“Rock-solid” CoB-based sponge electrodes for overall seawater splitting at industrial-level current density

Abstract

Developing highly stable and economical non-precious metal catalytic electrodes is the core issue in solving the current problem of seawater electrolysis at industrial-scale current densities. In this work, a dense layer of cobalt–boron (CoB) nanospheres was in situ grown on the surface of hydrophilic polyurethane sponge (HPS) via a mild electroless plating method, constructing a high-activity, high-strength, self-supporting bifunctional CoB@HPS electrode compared with that obtained using the nickel foam substrate (NF). Based on its high specific surface area, abundant active sites, and porous hydrophilic structure, the HPS with the grown nano-spherical CoB exhibits significant electrochemical catalytic efficiency. Meanwhile, an efficient synergistic catalytic mechanism is established between the Co(OH)₂/CoOOH species and CoB. In the hydrogen evolution/oxygen evolution reaction (HER/OER) processes, overpotentials of only 19 and 199 mV are required to reach 10 mA cm⁻². This electrode requires only 1.60 V to promote overall water splitting (OWS) at a current density of 100 mA cm⁻², and it can continuously operate for more than 600 h at an industrial-scale current density of 500 mA cm⁻² without significant performance degradation.
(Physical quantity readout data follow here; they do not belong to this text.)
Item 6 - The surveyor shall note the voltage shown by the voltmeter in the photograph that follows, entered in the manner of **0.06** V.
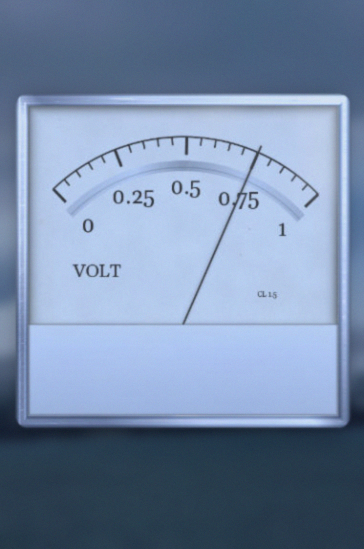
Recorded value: **0.75** V
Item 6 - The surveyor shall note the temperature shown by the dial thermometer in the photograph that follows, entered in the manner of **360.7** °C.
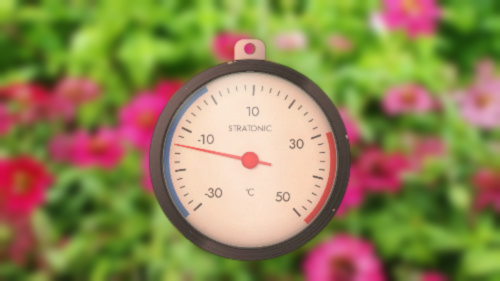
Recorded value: **-14** °C
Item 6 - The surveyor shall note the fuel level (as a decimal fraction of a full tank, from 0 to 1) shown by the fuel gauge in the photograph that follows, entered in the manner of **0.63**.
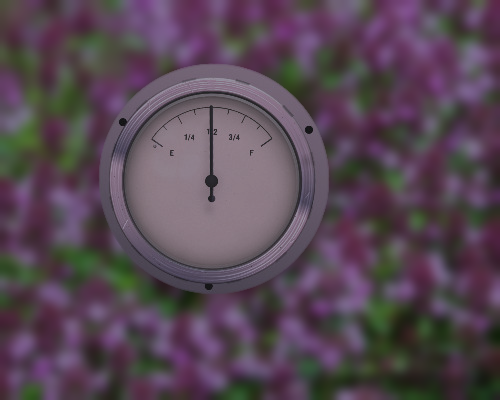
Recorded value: **0.5**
More attractively, this strategy has broad applicability in industry, enabling multi-element doping (iron/nickel/phosphorus), flexible substrate usage (nickel foam NF/hydrophilic cloth CC/hydrophobic asbestos HA/polyurethane plastic PU), and large-area construction (5.0 cm × 5.0 cm). This work provides a new strategy and theoretical support for constructing efficient and stable industrial-scale water electrolysis catalytic electrodes.